Grimmer Than Hell by David Drake

Sitterson took something from his pocket—a miniature shock rod—and said to the boy in a caressing voice, “Now, which of this lot is Milius?”

“Go to—,” the boy began.

Sitterson flicked him across the navel with his shock rod. It gave a viper’s hiss and painted the midline hairs with blue sparks. The boy screamed and kicked. Sienkiewicz interposed her booted leg, and the security chief punched the prisoner in the groin with the rod.

“Sir!” Kowacs shouted as he grabbed Sitterson by the shoulder and jerked him back. “Sir! People are watching!” He tapped his rifle on the side of his helmet where a chip recorder filed every aspect of the operation for rear echelon review.

Sitterson was panting more heavily than his physical exertion justified. For a moment, Kowacs thought the commander was going to punch him—which wasn’t going to hurt nearly as much as would the effort of not blowing the bastard away for doing it.

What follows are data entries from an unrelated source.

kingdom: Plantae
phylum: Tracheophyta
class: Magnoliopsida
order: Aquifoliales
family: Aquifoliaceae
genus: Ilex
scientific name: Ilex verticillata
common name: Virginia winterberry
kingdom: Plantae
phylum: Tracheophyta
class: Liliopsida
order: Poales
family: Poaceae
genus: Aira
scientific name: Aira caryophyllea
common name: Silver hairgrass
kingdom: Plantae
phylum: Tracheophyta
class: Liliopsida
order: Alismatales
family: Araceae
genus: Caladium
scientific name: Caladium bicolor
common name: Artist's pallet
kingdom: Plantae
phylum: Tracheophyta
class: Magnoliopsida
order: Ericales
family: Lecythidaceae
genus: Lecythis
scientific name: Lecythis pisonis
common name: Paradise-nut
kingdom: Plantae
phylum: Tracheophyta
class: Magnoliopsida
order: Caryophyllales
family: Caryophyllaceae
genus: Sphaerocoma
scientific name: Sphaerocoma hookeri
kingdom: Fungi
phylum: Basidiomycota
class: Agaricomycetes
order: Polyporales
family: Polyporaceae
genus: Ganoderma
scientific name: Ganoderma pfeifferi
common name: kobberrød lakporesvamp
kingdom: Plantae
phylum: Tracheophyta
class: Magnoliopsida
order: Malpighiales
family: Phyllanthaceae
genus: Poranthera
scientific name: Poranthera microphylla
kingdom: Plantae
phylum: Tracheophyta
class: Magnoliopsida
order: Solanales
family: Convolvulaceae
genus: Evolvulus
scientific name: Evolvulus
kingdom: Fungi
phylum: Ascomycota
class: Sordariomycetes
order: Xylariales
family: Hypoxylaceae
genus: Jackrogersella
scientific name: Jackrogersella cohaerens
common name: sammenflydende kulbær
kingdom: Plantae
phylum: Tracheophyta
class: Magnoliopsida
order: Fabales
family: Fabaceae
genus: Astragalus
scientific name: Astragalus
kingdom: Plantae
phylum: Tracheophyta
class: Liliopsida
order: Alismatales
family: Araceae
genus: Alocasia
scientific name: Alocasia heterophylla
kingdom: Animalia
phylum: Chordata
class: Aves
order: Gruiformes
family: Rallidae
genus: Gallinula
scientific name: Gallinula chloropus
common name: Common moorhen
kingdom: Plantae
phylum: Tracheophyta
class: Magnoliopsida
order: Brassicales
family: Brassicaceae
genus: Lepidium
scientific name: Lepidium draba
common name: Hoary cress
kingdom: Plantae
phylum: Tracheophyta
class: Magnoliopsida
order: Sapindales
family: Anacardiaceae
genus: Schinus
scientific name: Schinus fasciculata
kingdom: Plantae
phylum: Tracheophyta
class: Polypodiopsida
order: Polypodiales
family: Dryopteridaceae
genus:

Instead, the security chief relaxed with a shudder. “Nothing to worry about,” he muttered. “Not a problem at all. What’s your unit designator?”

“Huh?” Kowacs replied.

Sienkiewicz was spraying analgesic on the prisoner while the other marine stood between the boy and any possible resumption of Sitterson’s attack. Maybe they were worried about what their recorders would be saying at a courtmartial.

Maybe they didn’t like Sitterson any better than their CO did.

Sitterson stepped behind Kowacs, holding the marine officer steady when he started to turn to keep the security chief in sight. Kowacs froze, waiting for whatever was going to come, but there was no contact beyond Sitterson’s finger tracing the serial number imprinted in the back of the helmet rim.

“There,” he said as he let Kowacs face around again. “I’ll take care of it when we get back. I’ll have the file numbers of all the recorders in this company transferred to units in storage on Earth.”

Kowacs looked blank.

“That’s the way to do it,” Sitterson explained with an exasperated grimace. “Don’t try to wipe the data, just misfile it so nobody will ever be able to call it up.”

“Where’re those trucks?” Bradley demanded to break the sequence of words and events. The vehicles were arriving with their intakes unshrouded for efficiency, howling like demons and easy to hear even for ears deadened by rifle blasts.

Two Marines came out of the hut where the woman sprawled. One of them carried a sub-machine gun he’d found inside. The other held, of all things, an infant whose wails had been lost in the noise and confusion of the raid.

“Check it for bullet splinters,” Kowacs ordered with a black scowl, knowing that if the baby had taken a round squarely it would have bled out by now.

“It just needs changing, sir,” said Sienkiewicz unexpectedly.

“Then change it!” Kowacs snapped.

“All right,” said Sitterson. “I think you’re right. We’ll take them back to headquarters for interrogation.”

Marines faced outward toward the treeline with their weapons ready—just in case. The trucks bellowed in, brushing the upper limbs with thrust and their belly-plates.

Switching to the general unit push because he couldn’t trust his unaided voice to be heard as a truck settled in the clearing before him, Kowacs asked, “Bradley, how many we got all told?”

“Thirteen with the kid,” the sergeant replied, flashing Kowacs a double hand plus three fingers to reiterate his radio message. “That fits, right?”

Bradley frowned, then added, “Fourteen with the mother.”

“Yeah, they’ll need that too for identification,” Kowacs said with no more emotion than the static hiss of his radio. “But we’ll sling it to a cargo rail, all right?”

The draft from the truck exhausts stirred the burning hut into a mushroom of flame, then collapsed it in a gush of sparks spiraling into several of the huts downwind.

“Beta, Delta,” Kowacs ordered on the command channel. “Pack up and let’s split before it turns out there’s an explosives cache where the sensors missed but the fire doesn’t.”

“Come on, come on!” Bradley was demanding on the general frequency. “Three prisoners to a truck. And secure them to tie-downs, will you? They’re going to tell us things.”

Commander Sitterson had begun to sneeze. The vehicle exhausts were kicking up dust, smoke, and the smell of the corpse being dragged past him.